- Born: c. 1836 County Sligo, Ireland
- Died: May 25, 1872 (aged 36) Brooklyn, New York, United States
- Place of burial: Cypress Hills National Cemetery
- Allegiance: United States of America
- Branch: United States Army
- Service years: c. 1868–c. 1872
- Rank: Sergeant
- Unit: 8th U.S. Cavalry
- Conflicts: Indian Wars
- Awards: Medal of Honor

= Patrick Golden =

United States Army Medal of Honor recipient (1836–1872)

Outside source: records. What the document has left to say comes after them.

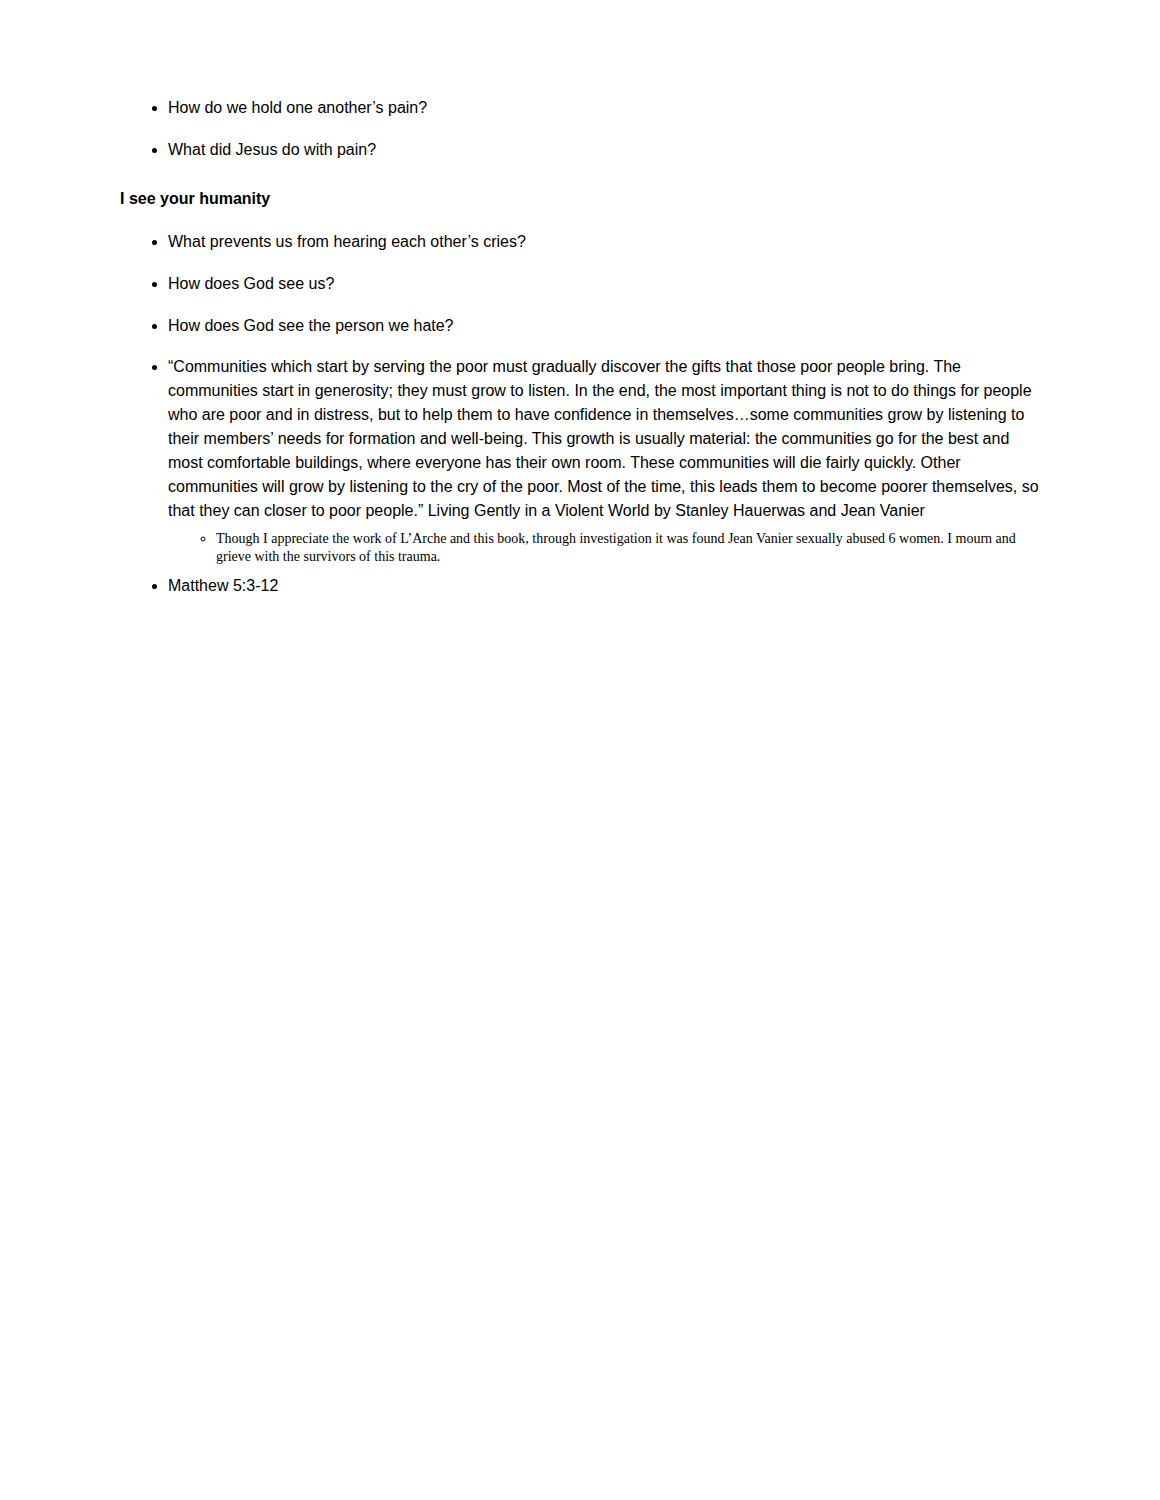How do we hold one another’s pain?
What did Jesus do with pain?
I see your humanity
What prevents us from hearing each other’s cries?
How does God see us?
How does God see the person we hate?
“Communities which start by serving the poor must gradually discover the gifts that those poor people bring. The communities start in generosity; they must grow to listen. In the end, the most important thing is not to do things for people who are poor and in distress, but to help them to have confidence in themselves…some communities grow by listening to their members’ needs for formation and well-being. This growth is usually material: the communities go for the best and most comfortable buildings, where everyone has their own room. These communities will die fairly quickly. Other communities will grow by listening to the cry of the poor. Most of the time, this leads them to become poorer themselves, so that they can closer to poor people.” Living Gently in a Violent World by Stanley Hauerwas and Jean Vanier
Though I appreciate the work of L’Arche and this book, through investigation it was found Jean Vanier sexually abused 6 women. I mourn and grieve with the survivors of this trauma.
Matthew 5:3-12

Patrick Golden (c. 1836 – May 25, 1872) was an Irish-born soldier in the U.S. Army who served with the 8th U.S. Cavalry during the Indian Wars. He was one of 34 men received the Medal of Honor for "bravery in scouts and actions" in several engagements against the Apache Indians in the Arizona Territory from August to October 1868.

==Biography==
A native of County Sligo, Ireland, Patrick Golden emigrated to the United States and eventually enlisted in the U.S. Army in San Francisco, California. He became a member of the 8th U.S. Cavalry and was assigned to frontier duty in the Arizona Territory. From August to October 1868, Golden was part of a small force, one of two companies numbering 50–60 troopers, tasked to protect settlements from Apache war parties. In this 90-day period, Golden and other soldiers frequently faced the Apaches in heavy fighting, especially in ambushes and sniper attacks, during their patrols. At the end of the campaign, Golden was one of 34 soldiers to receive the Medal of Honor for "bravery in scouts and actions against Indians". The men of the regiment were officially issued the award on July 24, 1869, in one of the largest Medal of Honor presentations at the time. Golden died in Brooklyn, New York on May 25, 1872, at age 36. He was buried in Cypress Hills National Cemetery.

==Medal of Honor citation==
Rank and organization: Sergeant, Company B, 8th U.S. Cavalry. Place and date: Arizona, August to October 1868. Entered service at: ------. Birth: Ireland. Date of issue: 24 July 1869.

Citation:

Bravery in scouts and actions against Indians.